One of the most unique rock bands in years has been the Dresden Dolls, a kitschy goth band with hard-hitting cabaret-punk and a sense of humour about themselves. When I put their self-titled debut on my computer and listened, I knew I was hearing a winner.
And now "Dresden Dolls -- Paradise" shows fans a few other facets of Amanda Palmer and Brian Viglione, and their live performances. It's not only a cool DVD for fans, who will adore these little nuggets of insight, but for anyone who is contemplating becoming a musician.
It opens with a "day in the life," shot with handheld cameras (don't worry, it's not nausea-inducing). We get to see the Dolls do all those ugly little morning things people do: roll out of bed, drop things in the toilet, swear, paint on eyebrows, get shampooed, do yoga, and run around in sweats. And in Amanda's case, go through songwriting agonies and practice singing at the station.
Then tragedy: the Dolls are going to perform an intimate performance at the Paradise in Boston, and Brian's drum kit is AWOL. Enter a hilarious sock-puppet reenactment of a new drum kit being gotten, and the Dolls hanging out in ancitipation of their performance. We also get to hear from the Dolls' pals, neighbors, some of their fans (including little children), and a bunch of kitsch-goth fans congregating in front of the theatre.
I haven't been lucky enough to see the Dolls perform live -- yet -- but you can feel the energy just watching a live DVD. We're taken backstage for the pre-show and an interview where Christopher Lyden asks about "that song," and the Dolls answer a few fans' questions.
Then there's the live show: in eerie blue lighting, it opens with the band playing, and they are in perfect form: ominous piano, sharp drums, and Palmer's deep, staccato singing. And then there are their best-known songs ("Coin Operated Boy" and "Girl Anachronism") played at the Roskilde Festival. And finally there are a pair of gloriously strange music videos for the above songs: "Coin Operated Boy" is a colorful, sly ode to a sweet sex toy, and "Girl Anachronism" is a dark, chaotic, costumey display of madness.

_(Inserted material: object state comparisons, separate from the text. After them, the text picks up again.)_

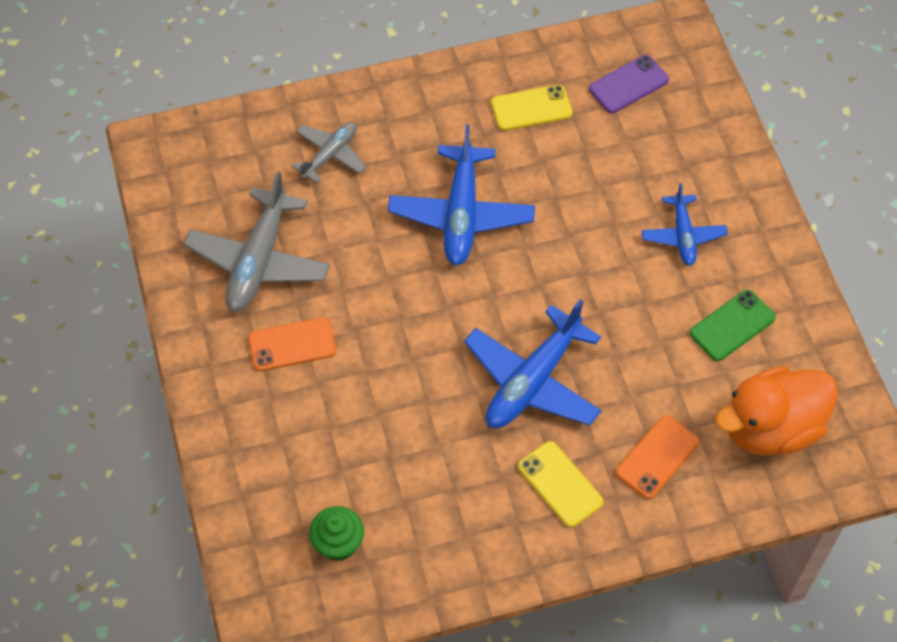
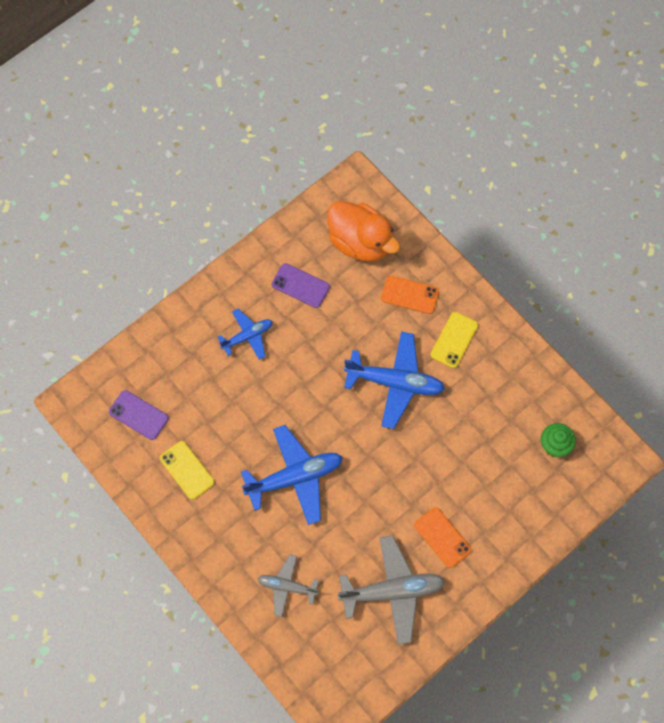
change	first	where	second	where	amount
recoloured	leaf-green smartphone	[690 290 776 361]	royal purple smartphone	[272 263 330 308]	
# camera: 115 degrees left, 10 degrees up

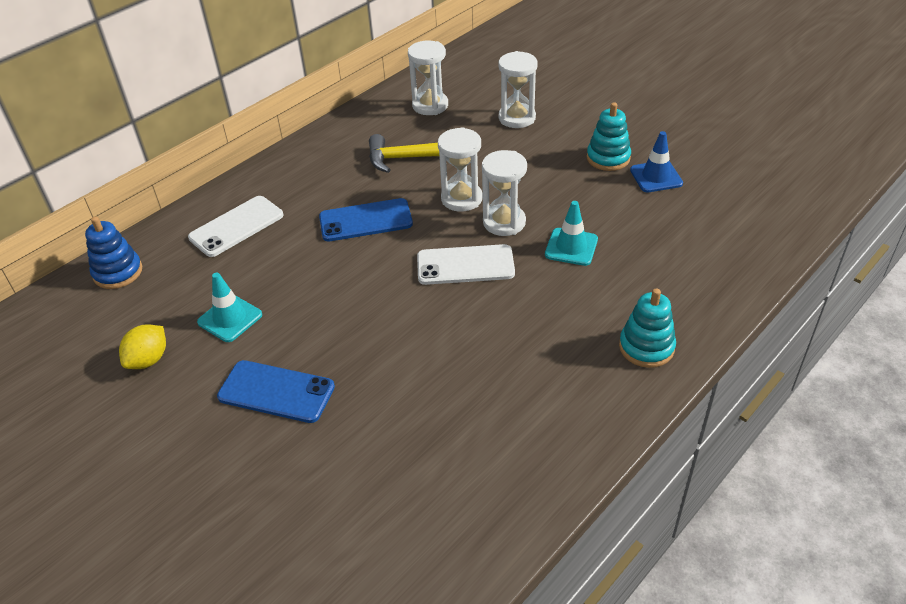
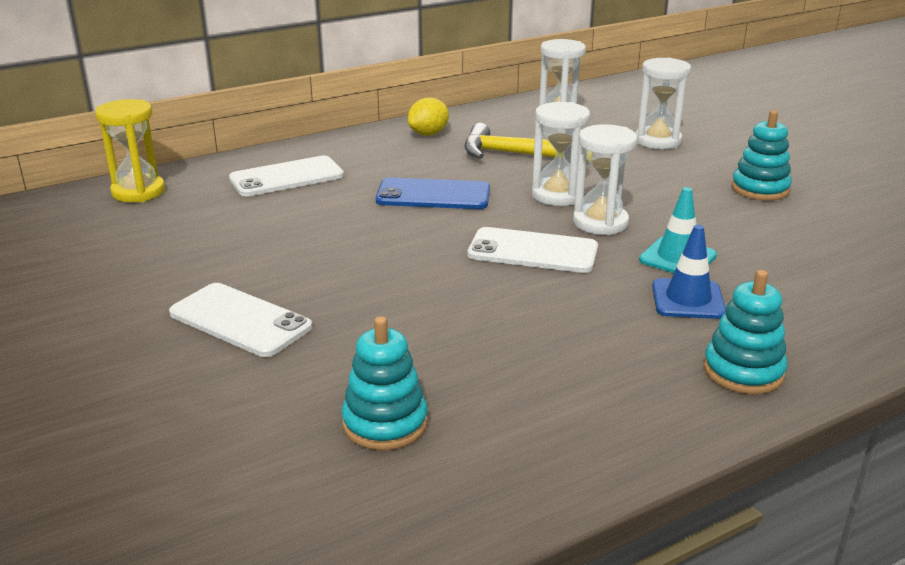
change	first	where	second	where	amount
replaced	royal blue ring stacker	[85 216 142 289]	bright yellow sand timer	[95 99 165 202]	
moved	bright yellow lemon	[119 325 166 369]		[408 97 449 136]	
removed	turquoise road cone	[197 273 262 342]			
recoloured	royal blue smartphone	[217 360 335 423]	white smartphone	[169 283 312 357]	
moved	royal blue road cone	[630 131 683 192]		[652 225 726 319]	
added			turquoise ring stacker	[341 316 428 450]	
# camera: 15 degrees right, 15 degrees down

In other words, this is a delight for all Dresden Dolls fans; we get to see the musicians at their best (and worst), and they seem like cool people, nice to their fans and surrounded by some awesome fans. Listening to Amanda joking about herpes, or Brian talking about Mexican fans' passion, it seems like you're hanging out with them.
It seems like it will be a bit dull at first, but then you get drawn into it without meaning to. It's also nice to see musicians who are fine with being seen in less-than-amazing moments, such as Brian's terminal bedhead, or Amanda twisting around in only a sports bra and shorts. You gotta respect them for this warts-and-all display. (And I want, want, want a dress like hers)
And the live performance is as close as you can be to being there, without being there. The Dolls show why they are such a great band, with explosive music and raw, wild songs. We get to see the fans talking about why they love the Dolls -- including one sweet little girl who wants to be a drummer because of Brian -- and dressing up in complimentary costumes. Not only can you feel the energy of the Dolls, but you can feel the cameraderie of those loyal fans.
The Dresden Dolls on a CD are cool enough as it is. But fans hungry for more will adore "Dresden Dolls -- Paradise," with its warts-and-all documentary and electric live performances.